[Text passage Boundary: Start]

Inhibition of 3MG equilibrium exchange transport. Ordinate, fractional equilibration of cell water with extracellular radiolabeled 3MG; abscissa, time in minutes (note log scale). Each point represents the mean ± SE of at least 3 separate determinations. A: inhibition by intra- and extracellular inhibitors of 2.5 mM 3MG exchange in ghosts resealed with 4 mM ATP. Control (solid circles) exchange was biphasic, consistent with the filling of 2 compartments. In the presence of 10 μM CCB (shaded triangles), an endofacial transport inhibitor, transport remained biphasic and both phases of transport were inhibited nearly equally. Transport in the presence of 100 μM phloretin (open circles), an extracellular binding inhibitor was biphasic but only the fast phase was inhibited. Curves drawn through the points were computed by nonlinear regression assuming the biexponential form described in the legend to Fig. 1. Fit constants are shown in Table 5. B: cytochalasin D (CCD) modulation of 2.5 mM 3MG exchange in ghosts resealed with 4 mM ATP. Control (solid circles) exchange was biphasic, consistent with the filling of 2 compartments. In the presence of 10 μM CCD (open circles), transport remained biphasic but the slow phase of transport was inhibited (see Table 5 for fit constants).

[Text passage Boundary: End]
[Listed entries Boundary: Start]

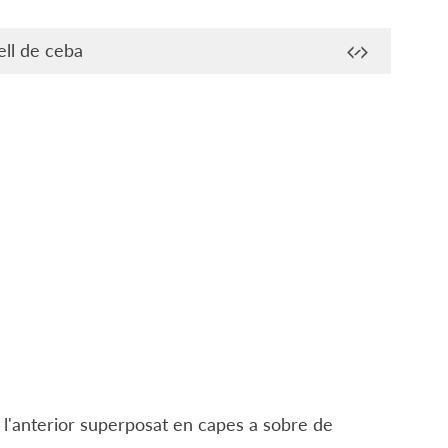
ll de ceba
m l'anterior superposat en capes a sobre de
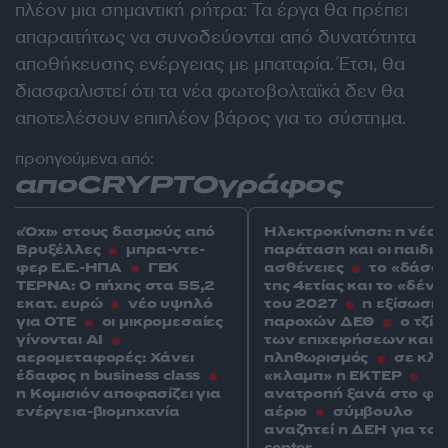
πλέον μια σημαντική ρήτρα: Τα έργα θα πρέπει
απαραιτήτως να συνοδεύονται από δυνατότητα
αποθήκευσης ενέργειας με μπαταρία. Έτσι, θα
διασφαλιστεί ότι τα νέα φωτοβολταϊκά δεν θα
αποτελέσουν επιπλέον βάρος για το σύστημα.
προηγούμενα από:
αποCRYPTOγράφος
«Όχι» στους δασμούς από
Ηλεκτροκίνηση: η νέα
Βρυξέλλες
μπρα-ντε-
παράταση και οι παιδικ
φερ Ε.Ε.-ΗΠΑ
ΓΕΚ
ασθένειες
το «δάσο
ΤΕΡΝΑ: Ο πήχης στα 55,2
της 4ετίας και το «δέντ
εκατ. ευρώ
νέο υψηλό
του 2027
η εξίσωση
για ΟΤΕ
οι μικρομεσαίες
παροχών ΔΕΘ
ο τζίρ
γίνονται ΑΙ
των επιχειρήσεων και ο
αερομεταφορές: Χάνει
πληθωρισμός
σε κλε
έδαφος η business class
«κλαμπ» η ΕΚΤΕΡ
η Κομισιόν αποφασίζει για
ανατροπή ξανά στο φυ
ενέργεια-βιομηχανία
αέριο
σύμβουλο
αναζητεί η ΔΕΗ για το 
center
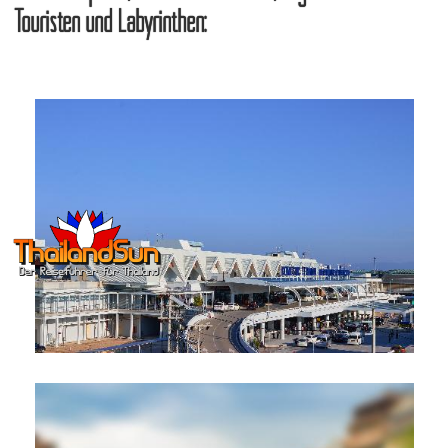
Touristen und Labyrinthen:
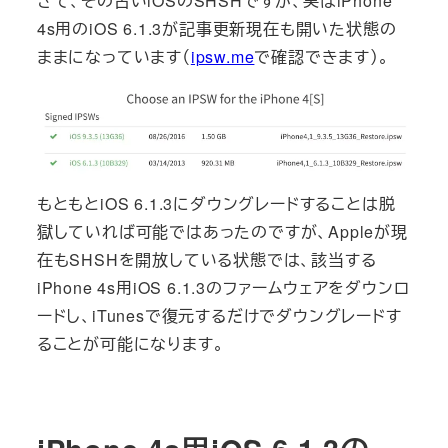
さて、その古いiOSのSHSHですが、実はiPhone
4s用のiOS 6.1.3が記事更新現在も開いた状態の
ままになっています（
ipsw.me
で確認できます）。
もともとiOS 6.1.3にダウングレードすることは脱
獄していれば可能ではあったのですが、Appleが現
在もSHSHを開放している状態では、該当する
iPhone 4s用iOS 6.1.3のファームウェアをダウンロ
ードし、iTunesで復元するだけでダウングレードす
ることが可能になります。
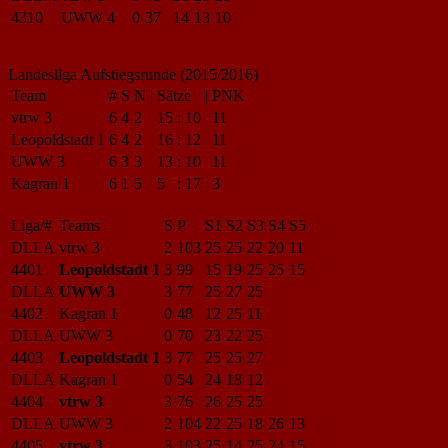
4310
UWW 4
0
37
14
13
10
Landesliga Aufstiegsrunde (2015/2016)
Team
#
S
N
|
Sätze
|
PNK
vtrw 3
6
4
2
15
:
10
11
Leopoldstadt 1
6
4
2
16
:
12
11
UWW 3
6
3
3
13
:
10
11
Kagran 1
6
1
5
5
:
17
3
Liga/#
Teams
S
P
S1
S2
S3
S4
S5
DLLA
vtrw 3
2
103
25
25
22
20
11
4401
Leopoldstadt 1
3
99
15
19
25
25
15
DLLA
UWW 3
3
77
25
27
25
4402
Kagran 1
0
48
12
25
11
DLLA
UWW 3
0
70
23
22
25
4403
Leopoldstadt 1
3
77
25
25
27
DLLA
Kagran 1
0
54
24
18
12
4404
vtrw 3
3
76
26
25
25
DLLA
UWW 3
2
104
22
25
18
26
13
4405
vtrw 3
3
103
25
14
25
24
15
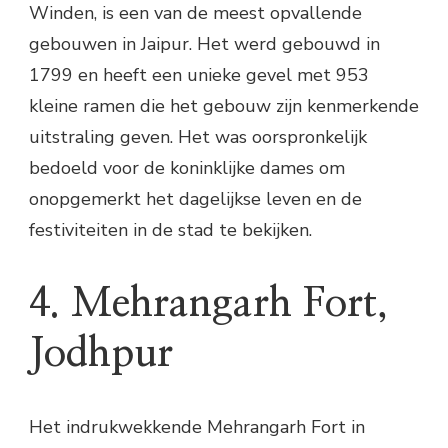
Winden, is een van de meest opvallende
gebouwen in Jaipur. Het werd gebouwd in
1799 en heeft een unieke gevel met 953
kleine ramen die het gebouw zijn kenmerkende
uitstraling geven. Het was oorspronkelijk
bedoeld voor de koninklijke dames om
onopgemerkt het dagelijkse leven en de
festiviteiten in de stad te bekijken.
4. Mehrangarh Fort,
Jodhpur
Het indrukwekkende Mehrangarh Fort in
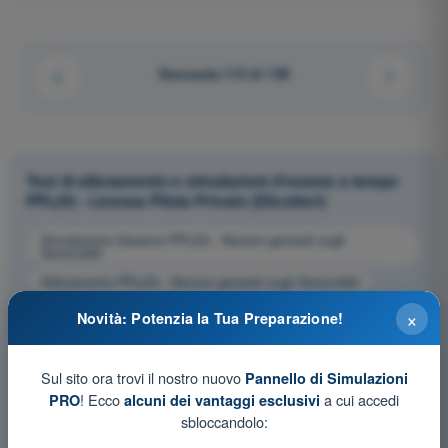
Domanda 115 di 159
Test di allenamento e simulazioni d'esame a tempo
PPL(H) - Licenza Pilota Privato (Elicotteri)
Simulazione d'esame PPL(H) - Nozioni generali sugli
Aeromobili
Allenamento PPL(H) - Nozioni generali sugli Aeromobili
Esame in PDF PPL(H) - Nozioni generali sugli Aeromobili
×
Novità: Potenzia la Tua Preparazione!
Sul sito ora trovi il nostro nuovo
Pannello di Simulazioni
! Ecco
a cui accedi
PRO
alcuni dei vantaggi esclusivi
sbloccandolo:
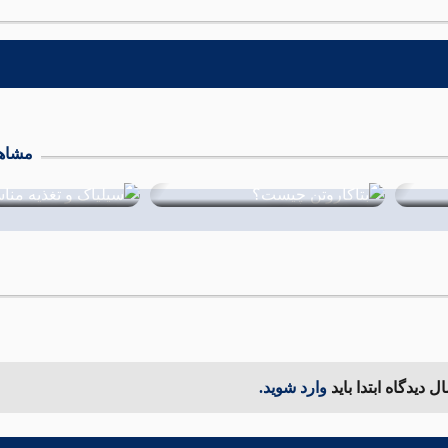
مشاهد
سیلیاک و تغذیه مناسب آن
سلنیوم و خواص آن
19 مرداد 1402
15 مرداد 1402
 دیدگاه ابتدا باید
وارد شوید.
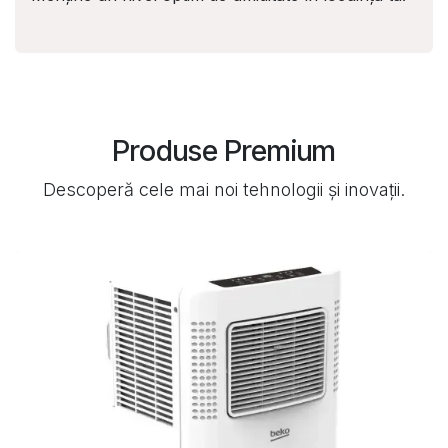
Produse Premium
Descoperă cele mai noi tehnologii și inovații.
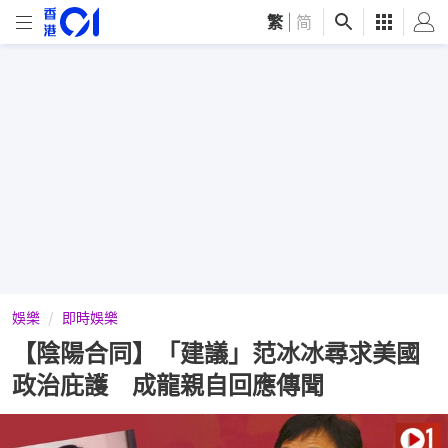
繁
|
简
娛樂
即時娛樂
【陰陽合同】「建議」范冰冰尋求美國
政治庇護 成龍親自回應傳聞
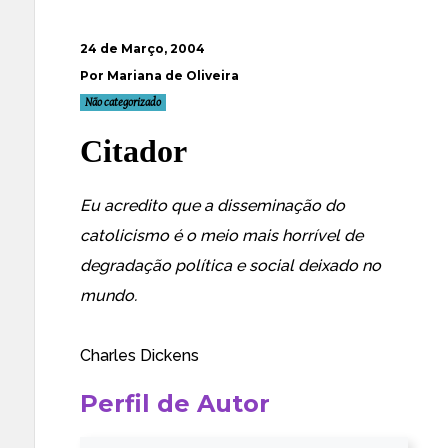
24 de Março, 2004
Por Mariana de Oliveira
Não categorizado
Citador
Eu acredito que a disseminação do
catolicismo é o meio mais horrível de
degradação política e social deixado no
mundo.
Charles Dickens
Perfil de Autor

[Listed entries Boundary: End]

## Your task
Please repeat, word for word, the whole figure legend above on inhibition of 3MG equilibrium exchange transport.

## Output for this exercise
Inhibition of 3MG equilibrium exchange transport. Ordinate, fractional equilibration of cell water with extracellular radiolabeled 3MG; abscissa, time in minutes (note log scale). Each point represents the mean ± SE of at least 3 separate determinations. A: inhibition by intra- and extracellular inhibitors of 2.5 mM 3MG exchange in ghosts resealed with 4 mM ATP. Control (solid circles) exchange was biphasic, consistent with the filling of 2 compartments. In the presence of 10 μM CCB (shaded triangles), an endofacial transport inhibitor, transport remained biphasic and both phases of transport were inhibited nearly equally. Transport in the presence of 100 μM phloretin (open circles), an extracellular binding inhibitor was biphasic but only the fast phase was inhibited. Curves drawn through the points were computed by nonlinear regression assuming the biexponential form described in the legend to Fig. 1. Fit constants are shown in Table 5. B: cytochalasin D (CCD) modulation of 2.5 mM 3MG exchange in ghosts resealed with 4 mM ATP. Control (solid circles) exchange was biphasic, consistent with the filling of 2 compartments. In the presence of 10 μM CCD (open circles), transport remained biphasic but the slow phase of transport was inhibited (see Table 5 for fit constants).